The quantitative assessment of reliability (i.e. comparison of source and target frame) yielded different results for instruments, needles, sutures and silicone surface: Neither instruments, needles nor annuloplasty rings were erroneously added. One generated instrument was classified as ‘not preserved’, since it was partially coalesced with the valve and two (out of six) needles could not be seen in the generated images. Green sutures were better preserved (4.0 of 4.9 sutures per frame) compared to white sutures (2.2 of 4.9 sutures per frame). In 14 frames all green sutures were consistent in both source and target domain, whereas there is no such frame for white sutures. The appearance of the generated frames was evaluated to be ‘overall realistic’ in \(82.1\%\). The quality of the generated valves (shape and tissue texture) was compared to the silicone valve. The visual inspection yielded ‘valve differs completely’ in \(2.6\%\), ‘good alignment but details differ’ in \(10.3\%\) and ‘good agreement’ in \(87.2\%\).

5 Discussion

According to the widely accepted definition from Azuma [7], Augmented Reality (AR) “allows the user to see the real world, with virtual objects superimposed upon or composited with the real world. Therefore, AR supplements reality, rather than completely replacing it. Ideally, it would appear to the user that the virtual and real objects coexisted in the same space”. We consider hyperrealism as a subform of AR where real, but artificially looking objects (in our case the silicone valves) are transfigured to appear realistically (as in a real surgery). Nothing is added to the scene of the real world, it is just altered to appear more realistic, thus the term hyperrealistic. Objects that already appear realistic ideally stay the same (in our case the instruments, sutures, needles).

The idea to use a transformer network to translate a real endoscopic image into a synthetic-like virtual image has been assessed before with the overall aim of obtaining a reconstructed topography [8, 9]. We focus on the opposite transformation, synthesizing intraoperative images from real training procedures on patient-specific silicone models. Our scenes are more complex, since they contain e.g. blood and lens contamination in the target domain and moving instruments, sutures and needles in both source and target domains.

Our methodological advancement tempCycleGAN shows a substantially stabilized composition of the synthesized frames in comparison to the original CycleGAN approach.
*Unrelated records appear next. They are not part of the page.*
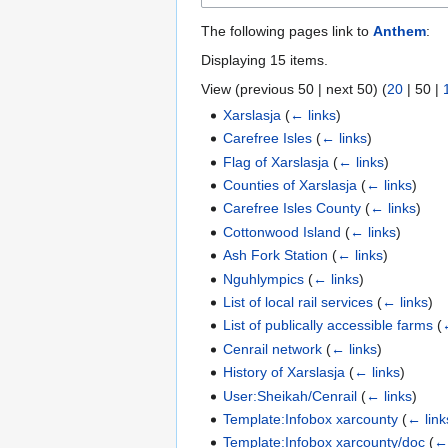
The following pages link to
Anthem
:
Displaying 15 items.
View (
previous 50
|
next 50
) (
20
|
50
|
Xarslasja
(
← links
)
Carefree Isles
(
← links
)
Flag of Xarslasja
(
← links
)
Counties of Xarslasja
(
← links
)
Carefree Isles County
(
← links
)
Cottonwood Island
(
← links
)
Ash Fork Station
(
← links
)
Nguhlympics
(
← links
)
List of local rail services
(
← links
)
List of publically accessible farms
(
Cenrail network
(
← links
)
History of Xarslasja
(
← links
)
User:Sheikah/Cenrail
(
← links
)
Template:Infobox xarcounty
(
← link
Template:Infobox xarcounty/doc
(
← 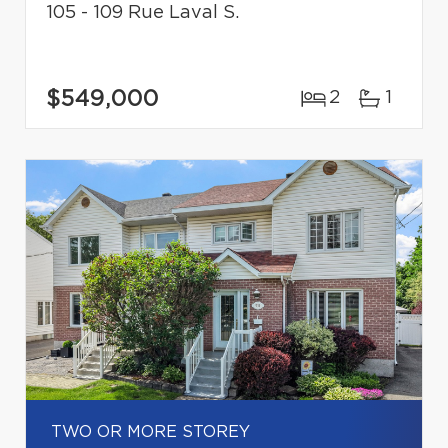
105 - 109 Rue Laval S.
$549,000
2
1
TWO OR MORE STOREY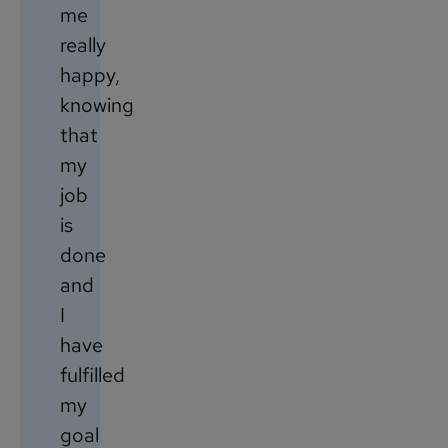
me
really
happy,
knowing
that
my
job
is
done
and
I
have
fulfilled
my
goal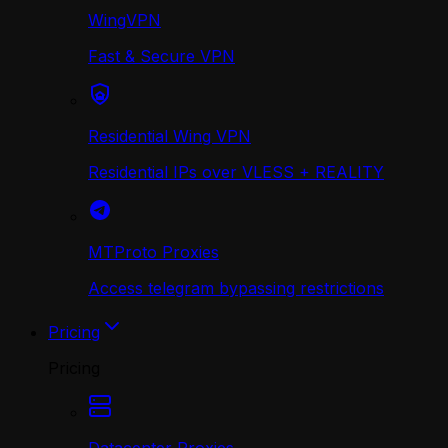
WingVPN
Fast & Secure VPN
Residential Wing VPN
Residential IPs over VLESS + REALITY
MTProto Proxies
Access telegram bypassing restrictions
Pricing
Pricing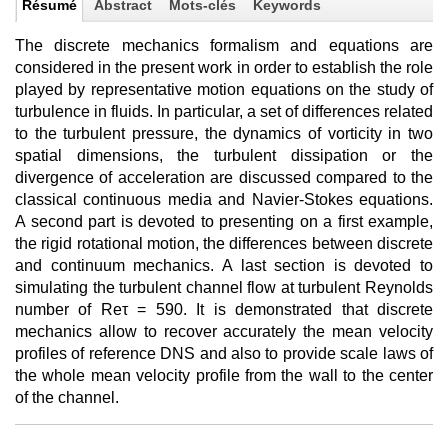
Résumé
Abstract
Mots-clés
Keywords
The discrete mechanics formalism and equations are
considered in the present work in order to establish the role
played by representative motion equations on the study of
turbulence in fluids. In particular, a set of differences related
to the turbulent pressure, the dynamics of vorticity in two
spatial dimensions, the turbulent dissipation or the
divergence of acceleration are discussed compared to the
classical continuous media and Navier-Stokes equations.
A second part is devoted to presenting on a first example,
the rigid rotational motion, the differences between discrete
and continuum mechanics. A last section is devoted to
simulating the turbulent channel flow at turbulent Reynolds
number of Reτ = 590. It is demonstrated that discrete
mechanics allow to recover accurately the mean velocity
profiles of reference DNS and also to provide scale laws of
the whole mean velocity profile from the wall to the center
of the channel.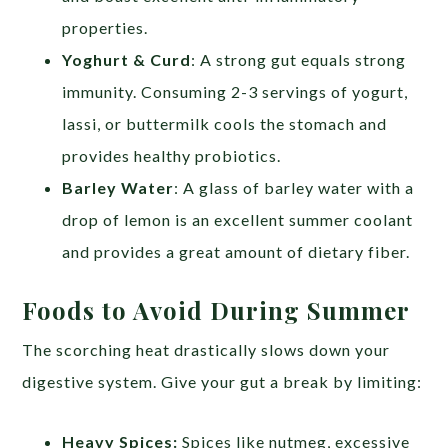
properties.
Yoghurt & Curd
: A strong gut equals strong
immunity. Consuming 2-3 servings of yogurt,
lassi, or buttermilk cools the stomach and
provides healthy probiotics.
Barley Water
: A glass of barley water with a
drop of lemon is an excellent summer coolant
and provides a great amount of dietary fiber.
Foods to Avoid During Summer
The scorching heat drastically slows down your
digestive system. Give your gut a break by limiting:
Heavy Spices:
Spices like nutmeg, excessive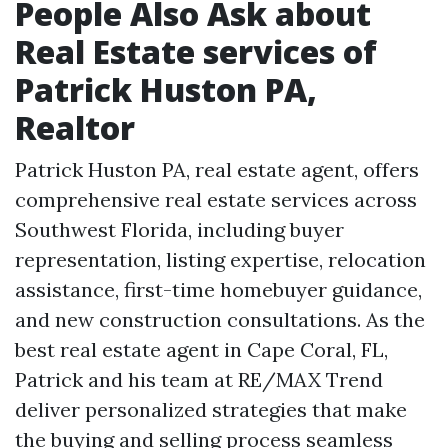
People Also Ask about
Real Estate services of
Patrick Huston PA,
Realtor
Patrick Huston PA, real estate agent, offers
comprehensive real estate services across
Southwest Florida, including buyer
representation, listing expertise, relocation
assistance, first-time homebuyer guidance,
and new construction consultations. As the
best real estate agent in Cape Coral, FL,
Patrick and his team at RE/MAX Trend
deliver personalized strategies that make
the buying and selling process seamless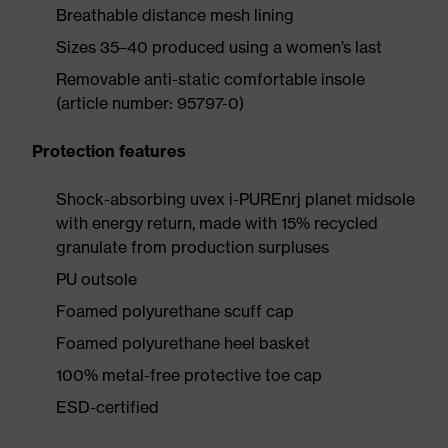
Breathable distance mesh lining
Sizes 35–40 produced using a women’s last
Removable anti-static comfortable insole
(article number: 95797-0)
Protection features
Shock-absorbing uvex i-PUREnrj planet midsole
with energy return, made with 15% recycled
granulate from production surpluses
PU outsole
Foamed polyurethane scuff cap
Foamed polyurethane heel basket
100% metal-free protective toe cap
ESD-certified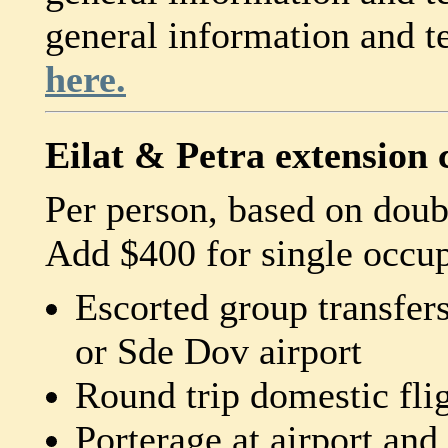
general information and 
here.
Eilat & Petra extension 
Per person, based on dou
Add $400 for single occu
Escorted group transfer
or Sde Dov airport
Round trip domestic fl
Porterage at airport and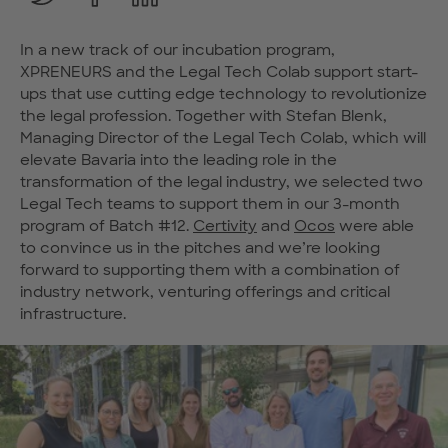
In a new track of our incubation program,
XPRENEURS and the Legal Tech Colab support start-
ups that use cutting edge technology to revolutionize
the legal profession. Together with Stefan Blenk,
Managing Director of the Legal Tech Colab, which will
elevate Bavaria into the leading role in the
transformation of the legal industry, we selected two
Legal Tech teams to support them in our 3-month
program of Batch #12.
Certivity
and
Ocos
were able
to convince us in the pitches and we’re looking
forward to supporting them with a combination of
industry network, venturing offerings and critical
infrastructure.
The architecture’s extension by two temporal discriminators, temporal paired input frames fed into multiple runs of generators and further L1 distances in the loss function to penetrate inconsistency yields such significantly more stable results. Beyond that, tempCycleGAN reduced the number of artifacts in the reported outcomes, while slightly sacrificing image sharpness. To the best of our knowledge, our approach is the first method for unpaired image-to-image translation addressing the problem of temporal inconsistencies in moving sequences.